EXERCISE DETAILS:
Filter the entries beneath this task, copying only the lines that hold the word "trim".

(Page-level text extractions)
/---

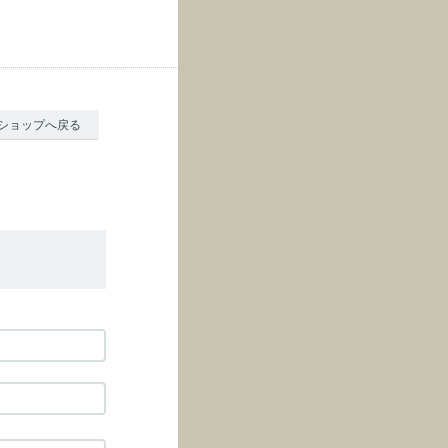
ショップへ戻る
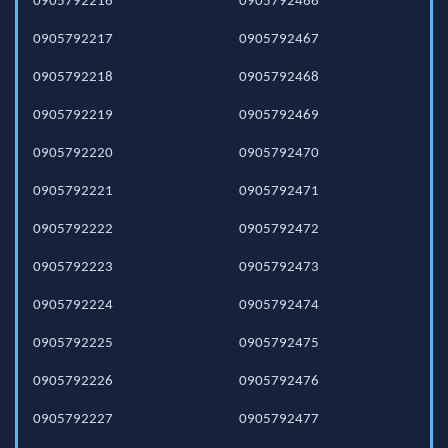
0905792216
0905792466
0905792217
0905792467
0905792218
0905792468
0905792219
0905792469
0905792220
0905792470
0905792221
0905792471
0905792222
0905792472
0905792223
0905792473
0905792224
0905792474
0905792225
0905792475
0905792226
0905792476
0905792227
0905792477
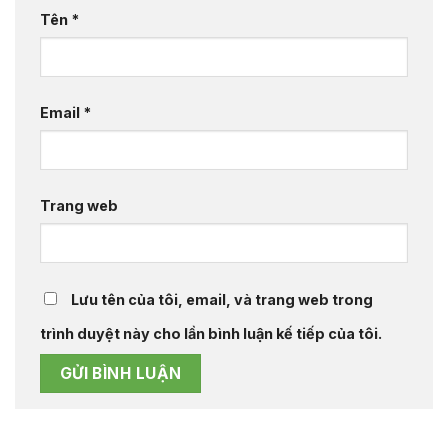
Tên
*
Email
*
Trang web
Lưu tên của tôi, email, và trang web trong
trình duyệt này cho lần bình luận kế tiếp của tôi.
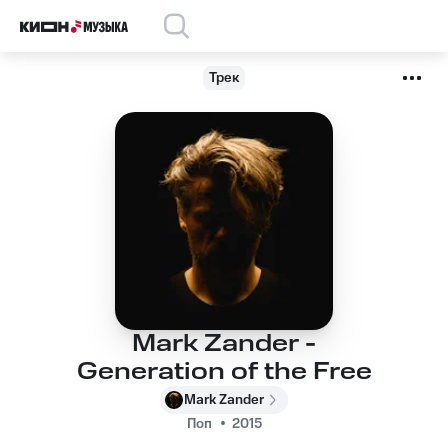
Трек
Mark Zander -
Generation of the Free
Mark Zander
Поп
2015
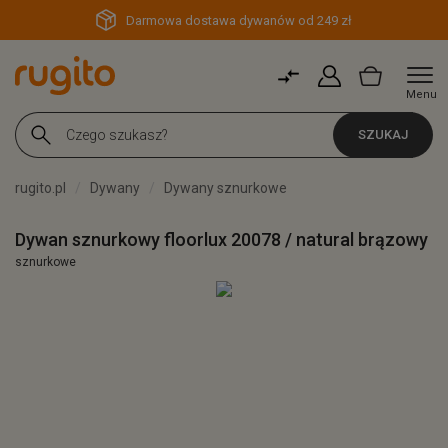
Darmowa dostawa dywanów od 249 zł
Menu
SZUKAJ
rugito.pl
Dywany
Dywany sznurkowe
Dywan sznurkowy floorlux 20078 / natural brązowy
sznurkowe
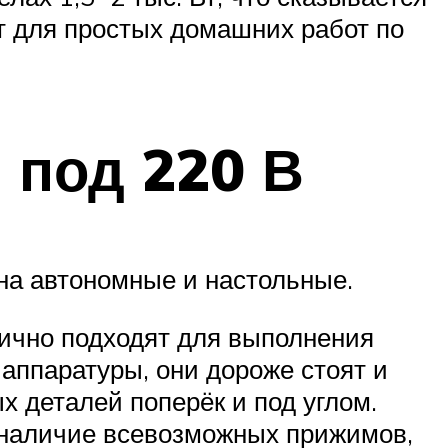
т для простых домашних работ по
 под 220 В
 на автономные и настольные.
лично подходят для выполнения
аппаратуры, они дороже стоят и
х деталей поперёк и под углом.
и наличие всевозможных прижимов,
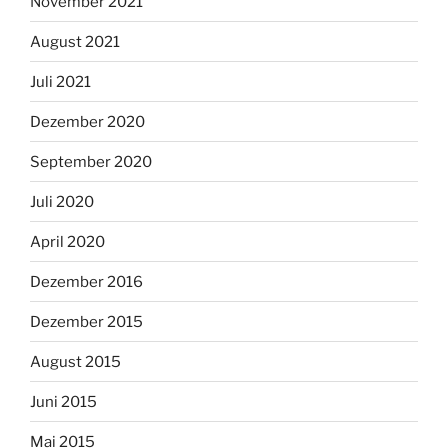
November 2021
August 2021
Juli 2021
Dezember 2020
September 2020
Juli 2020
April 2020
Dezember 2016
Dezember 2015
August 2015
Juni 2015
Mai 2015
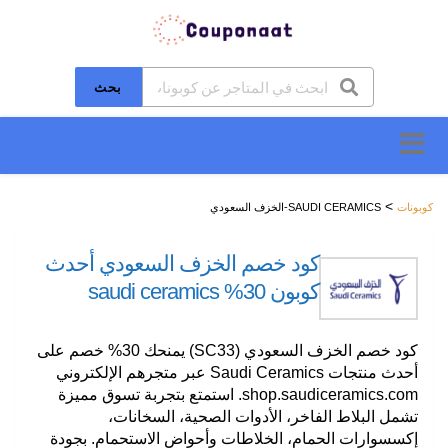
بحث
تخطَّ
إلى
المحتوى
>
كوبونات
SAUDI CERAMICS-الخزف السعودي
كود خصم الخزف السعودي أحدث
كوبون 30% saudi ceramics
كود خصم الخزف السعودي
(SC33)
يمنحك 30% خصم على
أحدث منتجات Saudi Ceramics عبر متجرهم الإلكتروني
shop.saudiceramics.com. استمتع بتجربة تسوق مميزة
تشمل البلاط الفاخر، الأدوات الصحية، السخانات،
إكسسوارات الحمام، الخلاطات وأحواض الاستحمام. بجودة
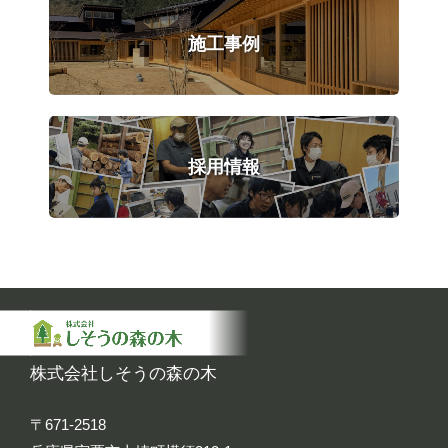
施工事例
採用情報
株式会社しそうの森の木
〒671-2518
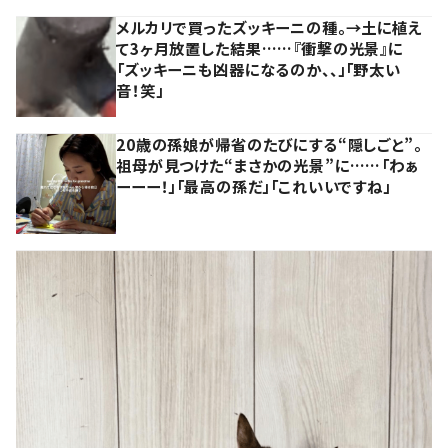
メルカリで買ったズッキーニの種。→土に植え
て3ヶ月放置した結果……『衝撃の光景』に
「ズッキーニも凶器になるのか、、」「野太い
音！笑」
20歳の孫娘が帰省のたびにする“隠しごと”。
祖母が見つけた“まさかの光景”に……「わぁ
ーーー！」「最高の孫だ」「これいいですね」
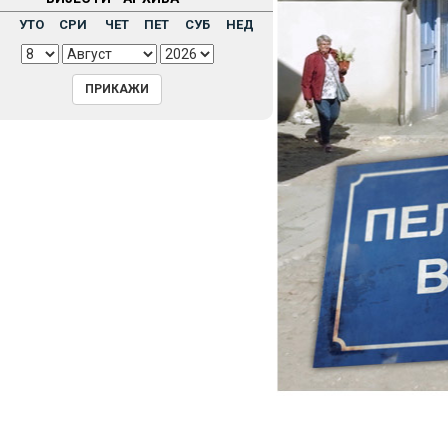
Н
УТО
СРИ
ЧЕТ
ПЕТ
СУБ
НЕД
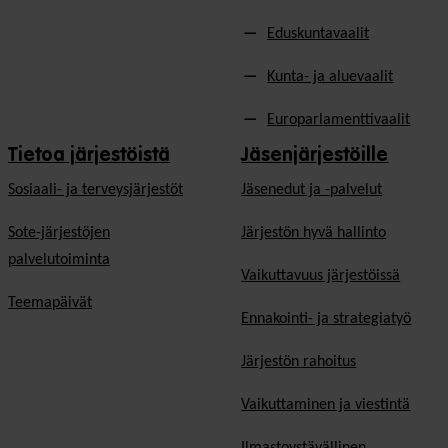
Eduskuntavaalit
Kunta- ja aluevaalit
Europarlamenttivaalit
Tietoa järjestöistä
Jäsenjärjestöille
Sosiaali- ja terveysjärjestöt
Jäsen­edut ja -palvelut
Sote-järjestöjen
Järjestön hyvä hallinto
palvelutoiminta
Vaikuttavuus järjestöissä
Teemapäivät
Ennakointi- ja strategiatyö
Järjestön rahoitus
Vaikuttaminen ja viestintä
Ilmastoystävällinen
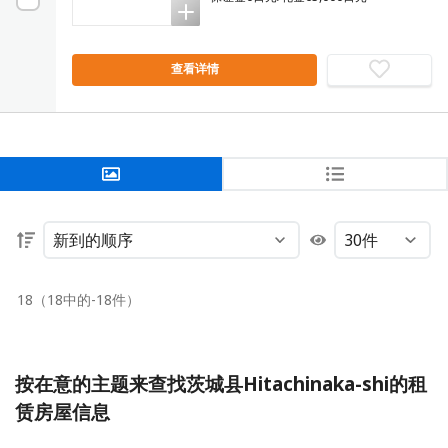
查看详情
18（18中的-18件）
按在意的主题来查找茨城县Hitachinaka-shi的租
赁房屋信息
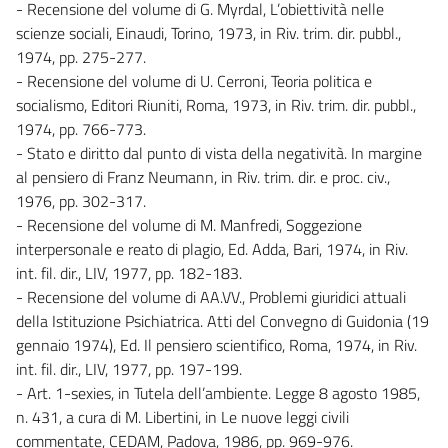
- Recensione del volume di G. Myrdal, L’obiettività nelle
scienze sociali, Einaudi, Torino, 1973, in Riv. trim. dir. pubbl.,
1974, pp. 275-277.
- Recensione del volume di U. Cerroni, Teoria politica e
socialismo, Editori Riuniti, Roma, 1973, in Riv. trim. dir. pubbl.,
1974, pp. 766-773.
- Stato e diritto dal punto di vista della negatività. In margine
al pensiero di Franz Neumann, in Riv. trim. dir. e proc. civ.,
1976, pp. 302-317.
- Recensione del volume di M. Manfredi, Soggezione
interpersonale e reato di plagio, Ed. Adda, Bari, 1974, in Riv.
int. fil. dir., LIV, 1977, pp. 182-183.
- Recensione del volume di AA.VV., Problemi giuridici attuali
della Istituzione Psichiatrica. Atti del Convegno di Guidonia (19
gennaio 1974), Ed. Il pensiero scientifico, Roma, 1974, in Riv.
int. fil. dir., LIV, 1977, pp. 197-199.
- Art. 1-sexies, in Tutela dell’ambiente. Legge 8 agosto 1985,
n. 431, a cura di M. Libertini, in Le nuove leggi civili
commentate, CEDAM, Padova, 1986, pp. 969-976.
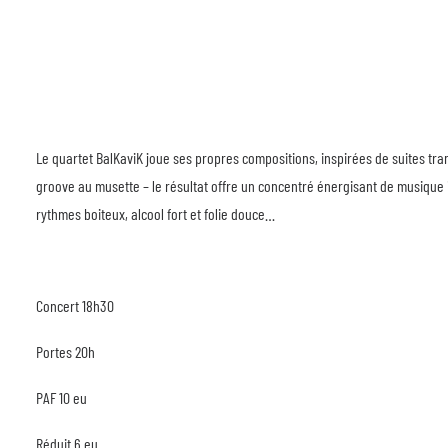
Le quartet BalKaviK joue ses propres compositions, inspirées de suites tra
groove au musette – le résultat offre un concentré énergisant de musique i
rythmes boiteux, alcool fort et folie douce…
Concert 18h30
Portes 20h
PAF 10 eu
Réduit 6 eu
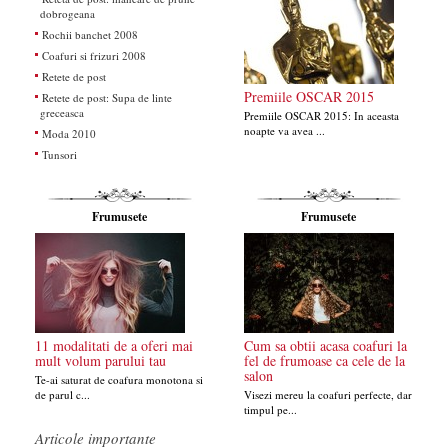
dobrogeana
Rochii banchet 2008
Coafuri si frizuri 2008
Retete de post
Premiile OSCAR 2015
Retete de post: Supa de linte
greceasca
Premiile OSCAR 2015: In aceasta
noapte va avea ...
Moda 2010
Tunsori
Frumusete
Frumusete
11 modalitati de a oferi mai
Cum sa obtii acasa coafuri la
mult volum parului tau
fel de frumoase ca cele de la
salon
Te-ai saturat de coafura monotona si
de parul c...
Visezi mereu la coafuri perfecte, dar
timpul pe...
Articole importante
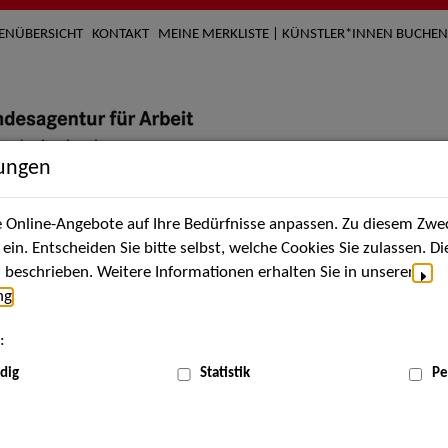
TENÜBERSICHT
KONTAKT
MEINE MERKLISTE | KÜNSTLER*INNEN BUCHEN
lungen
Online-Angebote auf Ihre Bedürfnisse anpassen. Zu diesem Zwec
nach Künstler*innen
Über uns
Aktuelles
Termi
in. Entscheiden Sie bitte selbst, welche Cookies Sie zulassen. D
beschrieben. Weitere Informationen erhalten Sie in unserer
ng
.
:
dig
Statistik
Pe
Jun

\---

YOUR RESPONSE:
scienze sociali, Einaudi, Torino, 1973, in Riv. trim. dir. pubbl.,
socialismo, Editori Riuniti, Roma, 1973, in Riv. trim. dir. pubbl.,
al pensiero di Franz Neumann, in Riv. trim. dir. e proc. civ.,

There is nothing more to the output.